Zarzut usiłowania zabójstwa usłyszał 26-letni mężczyzna podejrzany o brutalny atak na młodą kobietę przy Centrum Handlowym w Markach koło Warszawy. Przedwczoraj napastnik ciężko ranił nożem 24-latkę w twarz i klatkę piersiową. Kobieta wciąż jest w szpitalu. Prokuratorzy zapowiadają wnioski o areszt i badania psychiatryczne napastnika.

Napastnik przyznał się do winy, ale nie potrafił wytłumaczyć, dlaczego zaatakował nieznaną mu 24-latkę. Twierdził, że nic nie pamięta z tego, co wydarzyło się na parkingu przy centrum handlowym. Jak usłyszał nasz dziennikarz, w wyjaśnieniach 26-latka pojawiał się też wątek jego problemów z partnerką.

Do ataku doszło w środę po południu.

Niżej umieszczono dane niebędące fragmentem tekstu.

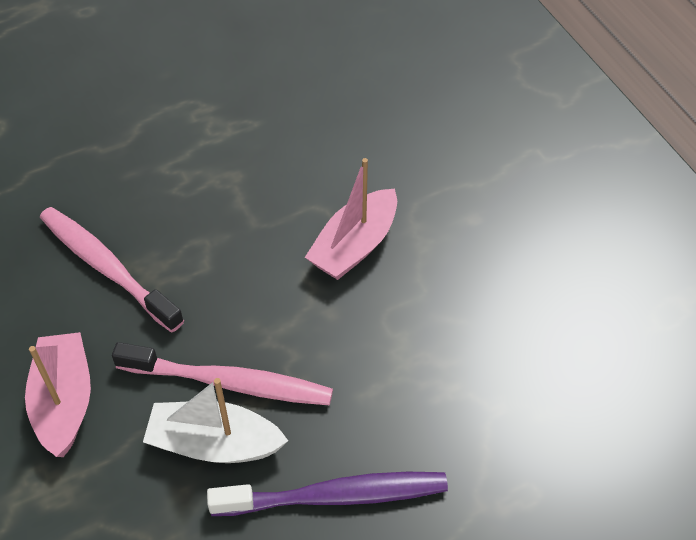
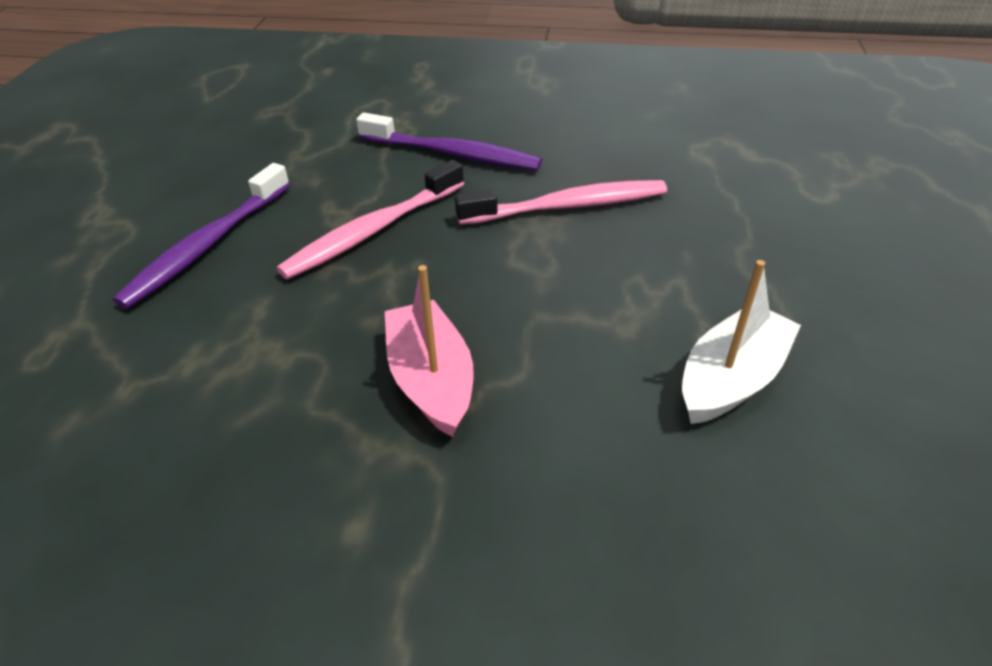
camera: 125 degrees right, 10 degrees down
pink boat [25,332,91,457] -> purple toothbrush [356,113,542,170]
white boat [143,378,288,463] -> white boat moved to [682,260,801,424]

Do kobiety siedzącej w samochodzie podszedł nieznany jej mężczyzna i zaatakował ją nożem. Ranną kobietę zauważył przechodzień - pobiegł po pomoc i zawiadomił pogotowie oraz policję.

Przesłuchano świadków, przeanalizowano monitoring i na tej podstawie wczoraj zatrzymano 26-latka. Mężczyźnie grozi dożywocie.